Animal & Veterinary
FDA Reminds Aquaculture Producers of the Correct Use of Florfenicol
July 16, 2009
The Food and Drug Administration (FDA) is reminding aquaculture producers about the appropriate use of the drug, florfenicol, an antibiotic for use in fish. FDA’s Center for Veterinary Medicine (CVM) has received reports indicating that florfenicol is being administered to fish in forms not currently approved by FDA. Using a form of florfenicol other than the product form approved for use in or on feed is illegal and can result in illegal drug residues in fish, be unsafe for the fish, or be ineffective in treating the specific diseases in catfish and salmonids for which it is approved.

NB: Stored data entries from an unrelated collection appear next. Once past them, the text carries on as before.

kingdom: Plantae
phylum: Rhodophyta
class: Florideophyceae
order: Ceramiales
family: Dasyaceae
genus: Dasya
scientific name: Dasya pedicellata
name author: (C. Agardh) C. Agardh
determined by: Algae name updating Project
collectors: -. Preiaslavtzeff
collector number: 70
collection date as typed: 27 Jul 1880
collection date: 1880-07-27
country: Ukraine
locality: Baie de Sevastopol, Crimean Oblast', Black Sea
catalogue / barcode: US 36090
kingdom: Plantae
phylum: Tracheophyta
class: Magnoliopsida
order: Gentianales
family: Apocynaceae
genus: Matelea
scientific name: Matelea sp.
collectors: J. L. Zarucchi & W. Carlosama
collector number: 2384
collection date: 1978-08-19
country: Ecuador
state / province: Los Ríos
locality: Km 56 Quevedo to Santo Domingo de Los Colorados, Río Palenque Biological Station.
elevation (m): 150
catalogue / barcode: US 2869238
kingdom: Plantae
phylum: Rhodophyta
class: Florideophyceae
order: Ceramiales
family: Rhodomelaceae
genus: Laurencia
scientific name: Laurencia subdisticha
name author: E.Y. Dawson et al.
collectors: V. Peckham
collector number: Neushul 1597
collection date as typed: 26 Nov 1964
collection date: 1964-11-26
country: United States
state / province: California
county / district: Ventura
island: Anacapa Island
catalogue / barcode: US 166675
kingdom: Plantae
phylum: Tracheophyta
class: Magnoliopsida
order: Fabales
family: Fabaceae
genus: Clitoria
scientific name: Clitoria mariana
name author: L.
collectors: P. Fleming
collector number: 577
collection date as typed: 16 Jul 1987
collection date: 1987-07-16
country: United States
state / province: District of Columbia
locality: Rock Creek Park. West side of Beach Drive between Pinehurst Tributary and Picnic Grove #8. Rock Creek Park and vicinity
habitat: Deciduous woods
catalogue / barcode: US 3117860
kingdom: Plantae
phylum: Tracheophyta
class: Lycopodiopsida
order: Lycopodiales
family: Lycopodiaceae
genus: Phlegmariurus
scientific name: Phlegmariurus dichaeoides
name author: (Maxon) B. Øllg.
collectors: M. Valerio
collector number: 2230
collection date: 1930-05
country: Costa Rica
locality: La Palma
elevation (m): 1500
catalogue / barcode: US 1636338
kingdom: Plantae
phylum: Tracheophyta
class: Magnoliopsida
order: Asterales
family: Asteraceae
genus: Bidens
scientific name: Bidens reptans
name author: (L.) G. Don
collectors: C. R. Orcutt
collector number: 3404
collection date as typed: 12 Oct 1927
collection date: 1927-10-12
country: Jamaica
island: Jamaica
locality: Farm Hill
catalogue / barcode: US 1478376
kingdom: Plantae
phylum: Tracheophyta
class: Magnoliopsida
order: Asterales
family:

Florfenicol is approved for use in fish only as a Veterinary Feed Directive (VFD) drug. VFD drugs are drugs used in or on animal feed under the supervision of a licensed veterinarian. There are two VFD animal drug florfenicol products approved/conditionally approved by FDA for use in catfish and salmonid feed: Aquaflor® and Aquaflor®-CA1.
CVM has received reports that some aquaculture producers are using florfenicol in an unapproved manner. The reports indicate that aquaculture producers are adding florfenicol to pelleted fish feed, commonly called, “fish pills.” The Animal Medicinal Drug Use Clarification Act (AMDUCA) does not permit the extra label use of a drug in or on feed. Aquaculture producers are producing food for humans and need to comply with FDA regulations pertaining to human food and animal feed.
CVM is reminding veterinarians and aquaculture producers to always read and carefully follow the drug label directions.